Hablar sobre la libertad es una de las cuestiones más fascinantes de la psicología. Usamos mucho esa palabra, pero tenemos dificultad para conceptuarla. Todo el mundo afirma que quiere ser libre, pero poca gente sabe decir qué es lo que quiere hacer con la libertad.
Es corriente pensar que se puede actuar sin imponer límites a nuestros deseos. No es mi punto de vista. Por cierto, no tengo gran simpatía por la idea de que vivir bien es no abrir mano de ningún tipo de deseo. Ese abordaje me parece ingenuo y no tiene en cuenta el hecho de que, en nuestra vida interior, hay otras piezas tan importantes cuanto las del deseo.

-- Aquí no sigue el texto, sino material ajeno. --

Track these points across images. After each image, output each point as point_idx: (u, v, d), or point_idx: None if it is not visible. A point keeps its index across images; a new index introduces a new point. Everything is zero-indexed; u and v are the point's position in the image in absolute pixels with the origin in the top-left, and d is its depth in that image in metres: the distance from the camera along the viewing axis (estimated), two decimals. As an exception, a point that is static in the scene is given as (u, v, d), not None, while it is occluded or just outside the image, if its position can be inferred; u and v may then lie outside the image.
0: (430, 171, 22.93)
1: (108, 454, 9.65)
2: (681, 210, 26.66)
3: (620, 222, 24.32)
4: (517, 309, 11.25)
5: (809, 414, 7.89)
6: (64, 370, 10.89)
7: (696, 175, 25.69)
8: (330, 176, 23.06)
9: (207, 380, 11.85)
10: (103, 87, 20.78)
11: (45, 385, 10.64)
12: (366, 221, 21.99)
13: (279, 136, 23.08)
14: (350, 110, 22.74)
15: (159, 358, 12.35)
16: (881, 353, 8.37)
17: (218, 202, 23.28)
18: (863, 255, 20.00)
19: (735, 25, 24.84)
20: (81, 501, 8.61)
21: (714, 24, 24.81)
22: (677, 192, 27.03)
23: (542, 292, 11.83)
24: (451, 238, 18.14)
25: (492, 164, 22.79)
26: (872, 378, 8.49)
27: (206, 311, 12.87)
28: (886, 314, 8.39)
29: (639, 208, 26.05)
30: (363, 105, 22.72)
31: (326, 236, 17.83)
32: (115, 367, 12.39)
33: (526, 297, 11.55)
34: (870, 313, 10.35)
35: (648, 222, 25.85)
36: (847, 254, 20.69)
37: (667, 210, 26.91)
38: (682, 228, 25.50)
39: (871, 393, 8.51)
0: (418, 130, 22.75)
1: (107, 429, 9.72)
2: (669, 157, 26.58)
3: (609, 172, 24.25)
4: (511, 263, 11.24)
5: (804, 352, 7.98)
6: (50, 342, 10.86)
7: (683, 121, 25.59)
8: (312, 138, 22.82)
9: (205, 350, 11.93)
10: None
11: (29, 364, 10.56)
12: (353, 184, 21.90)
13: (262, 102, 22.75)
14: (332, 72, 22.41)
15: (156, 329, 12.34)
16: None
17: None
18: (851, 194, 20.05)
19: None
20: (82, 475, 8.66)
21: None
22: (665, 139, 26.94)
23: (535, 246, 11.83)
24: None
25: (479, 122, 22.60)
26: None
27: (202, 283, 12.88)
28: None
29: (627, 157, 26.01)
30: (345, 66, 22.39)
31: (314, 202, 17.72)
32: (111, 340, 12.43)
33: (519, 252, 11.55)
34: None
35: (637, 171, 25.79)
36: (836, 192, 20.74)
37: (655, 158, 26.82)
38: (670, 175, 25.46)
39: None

Por ejemplo: una persona me agrede y yo tengo ganas de replicarle con toda la fuerza y puedo incluso desear matarla. Pero tengo dentro de mí un conjunto de valores morales. Si yo los transgrediese, experimentaría un dolor íntimo muy desagradable, que es la culpa. Los animales en general no sienten otra cosa sino el deseo y el miedo. El hombre no: tiene un cerebro sofisticado que “fabrica” conceptos y patrones de comportamiento que la gente considera muy importante respetar. En muchos casos, las normas están en oposición a lo que deseamos. En el ejemplo citado, eso se hace evidente. Según nuestros valores éticos, no tenemos el derecho de matar a otro ser humano.
¿Cómo proceder? ¿Hemos de respetar a los deseos o a los patrones? Creo firmemente que debemos atenernos a los patrones. Debemos seguir nuestros puntos de vista y nuestras convicciones. Proceder siempre en concordancia con lo que deseamos es franca inmadurez, es no saber soportar frustraciones y contrariedades. Es evidente que me refiero a situaciones en que la razón está en oposición a los deseos. En caso de que éstos no provoquen ninguna reacción negativa, es lógico que debemos intentar realizarlos.
No se trata, por tanto, de despreciar nuestros deseos. Si tengo buena salud, puedo comer dulces. Si soy diabético, he de tener la capacidad de abrir mano de ellos. Si quiero cortejar a determinada joven, nada me impide hacerlo, siempre que me preocupe de no lastimarla en balde. No me parece acertado considerar más libres a las personas que no se cuidan a sí mismas o a los demás. Son más irresponsables e incluso auto-destructivas. Si un hombre sabe que el alcohol le hace daño y sigue bebiendo, no es más libre. Es más débil.
En los siglos pasados, el ser humano se conducía por normas exageradamente rígidas y algunos psicólogos acabaron por extraer la conclusión de que la verdadera libertad consistía en arrojar fuera esa camisa-de-fuerza, guiándonos a partir de nuestros deseos. La idea es buena, sin embargo – en la práctica – es inviable. La vida en grupo exige que se preste atención también a los demás. El amor y la solidaridad que sentimos naturalmente dentro de nosotros lo exigen. No puedo lastimar a las personas que amo sin sufrir. En ese caso, antes de satisfacer mi deseo, tengo que reflexionar mucho, evaluando y pensando en las consecuencias.
Me parece que todavía es adecuada la definición que he expresado hace cerca de diez años. Libertad no es realizar todo lo que deseamos. No es ser de esta o de aquella manera. Libertad es la sensación íntima de placer que se deriva de la coherencia entre lo que pensamos y la forma en como actuamos. Soy libre si soy capaz de proceder de modo coherente con lo que pienso. Algunas veces respeto mis deseos; otras, las normas sociales. En cada situación tomo decisiones, válidas apenas para aquel momento. Sé decir “sí”, sé decir “no”. Todo depende de la importancia de lo que deseo y de la permanente preocupación en equilibrar mis derechos y los derechos de las demás personas.
Aceptar ciertos límites para nuestros deseos es signo de madurez, no de resignación o conformismo. Es signo de fuerza, no de debilidad.